Je souhaite aussi me rendre à Bruxelles par le Thalys dans les premiers jours du mois de juillet prochain, à la tête d'une délégation de parlementaires, députés et sénateurs, afin que nous puissions rencontrer les responsables de la Commission et discuter avec eux de ces problèmes de chasse.

M. Jean-Louis Carrère. Uniquement des membres de l'UMP ?

Mme Roselyne Bachelot-Narquin, ministre. Bien entendu, la délégation sera « plurielle », monsieur Carrère !

Vendredi prochain, au conseil des ministres de l'environnement de l'Union européenne, je ferai une communication sur les questions récurrentes qui se posent sur les directives Oiseaux et Habitat, car il n'y a pas que dans le monde de la chasse que ces deux directives ont été des nids à contentieux. Non seulement elles ne font pas avancer la protection de la faune et la biodiversité, mais, au contraire, elles ont été à l'origine d'un véritable rejet par les populations de réglementations qui sont apparues absconses et inutilement vexatoires.

Alors, mesdames, messieurs les sénateurs, effectivement, aujourd'hui - je reprends votre expression, monsieur le rapporteur - nous présentons une « petite loi ». Et je m'en vante ! Elle contient cependant des éléments extrêmement importants sur le statut des fédérations et sur le jour de non-chasse.
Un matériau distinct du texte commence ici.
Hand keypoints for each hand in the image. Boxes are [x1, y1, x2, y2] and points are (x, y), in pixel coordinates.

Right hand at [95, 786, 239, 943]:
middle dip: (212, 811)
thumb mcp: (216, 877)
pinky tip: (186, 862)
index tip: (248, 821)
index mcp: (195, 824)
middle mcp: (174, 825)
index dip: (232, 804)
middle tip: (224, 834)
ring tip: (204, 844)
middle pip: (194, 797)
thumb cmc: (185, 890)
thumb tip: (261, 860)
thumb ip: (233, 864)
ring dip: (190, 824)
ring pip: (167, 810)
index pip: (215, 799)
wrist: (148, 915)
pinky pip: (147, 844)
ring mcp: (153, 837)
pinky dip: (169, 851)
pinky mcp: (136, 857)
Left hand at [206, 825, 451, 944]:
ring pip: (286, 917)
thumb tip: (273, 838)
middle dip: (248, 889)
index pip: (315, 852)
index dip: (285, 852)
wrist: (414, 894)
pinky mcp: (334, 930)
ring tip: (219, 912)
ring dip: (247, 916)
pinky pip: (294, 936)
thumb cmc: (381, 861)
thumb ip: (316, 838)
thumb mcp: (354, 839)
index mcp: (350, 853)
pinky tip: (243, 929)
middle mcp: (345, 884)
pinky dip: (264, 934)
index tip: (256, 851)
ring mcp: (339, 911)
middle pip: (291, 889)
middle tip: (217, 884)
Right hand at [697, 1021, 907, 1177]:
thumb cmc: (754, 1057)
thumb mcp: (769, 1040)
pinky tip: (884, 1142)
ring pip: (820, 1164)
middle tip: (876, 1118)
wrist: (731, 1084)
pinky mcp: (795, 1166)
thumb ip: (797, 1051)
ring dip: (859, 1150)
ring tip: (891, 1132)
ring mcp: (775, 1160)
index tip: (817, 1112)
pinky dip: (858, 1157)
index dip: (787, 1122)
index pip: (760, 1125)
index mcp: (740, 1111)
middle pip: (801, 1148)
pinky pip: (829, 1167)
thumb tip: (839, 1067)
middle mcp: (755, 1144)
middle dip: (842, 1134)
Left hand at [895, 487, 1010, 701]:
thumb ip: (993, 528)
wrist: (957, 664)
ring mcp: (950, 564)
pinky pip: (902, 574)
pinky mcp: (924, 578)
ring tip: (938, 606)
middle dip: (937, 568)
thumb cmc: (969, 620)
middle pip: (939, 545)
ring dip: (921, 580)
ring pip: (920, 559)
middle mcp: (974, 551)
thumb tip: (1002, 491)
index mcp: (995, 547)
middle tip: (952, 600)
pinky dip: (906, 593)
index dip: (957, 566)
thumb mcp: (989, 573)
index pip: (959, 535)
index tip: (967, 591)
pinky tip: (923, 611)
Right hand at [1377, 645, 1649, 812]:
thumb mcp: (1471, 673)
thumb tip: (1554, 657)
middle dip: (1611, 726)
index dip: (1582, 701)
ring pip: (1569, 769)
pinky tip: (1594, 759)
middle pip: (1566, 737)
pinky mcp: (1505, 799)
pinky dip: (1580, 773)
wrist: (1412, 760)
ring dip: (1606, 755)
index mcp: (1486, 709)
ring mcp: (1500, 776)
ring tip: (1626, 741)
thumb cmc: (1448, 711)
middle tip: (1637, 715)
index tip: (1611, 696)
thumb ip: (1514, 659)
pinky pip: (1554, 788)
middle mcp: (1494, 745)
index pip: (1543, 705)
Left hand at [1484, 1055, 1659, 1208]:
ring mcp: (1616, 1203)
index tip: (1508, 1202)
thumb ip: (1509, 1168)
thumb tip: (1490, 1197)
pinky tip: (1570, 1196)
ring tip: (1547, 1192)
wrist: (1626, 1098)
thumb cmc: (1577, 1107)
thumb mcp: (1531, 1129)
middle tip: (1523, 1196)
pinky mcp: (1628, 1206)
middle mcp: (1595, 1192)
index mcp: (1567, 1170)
Elle règle un certain nombre de problèmes pratiques. Et elle a été considérablement enrichie par les travaux de l'Assemblée nationale et du Sénat.

Nous allons continuer par la voie réglementaire. Nous allons continuer par le texte relatif aux affaires rurales. Nous allons continuer par la loi sur le patrimoine naturel. Nous allons continuer par un effort continu avec les instances européennes. Nous allons aussi continuer par les travaux de l'Observatoire national de la faune sauvage et de ses habitats.

Dans son discours de politique générale, le Premier ministre a dit qu'il souhaitait fonder la chasse sur cette vision partagée de la nature que seules peuvent apporter les données scientifiques, quand elles sont examinées de bonne foi.

Mesdames, messieurs les sénateurs, nous nous reverrons sur la chasse, mais c'est la seule façon de traiter cette question, qui concerne et la démocratie et la culture. (Applaudissements sur les travées de l'UMP et de l'Union centriste, ainsi que sur certaines travées du RDSE.)

M. le président. C'est toujours avec plaisir que nous vous reverrons, madame la ministre !

Personne ne demande plus la parole dans la discussion générale ?...

La discussion générale est close.

Nous passons à la discussion des articles.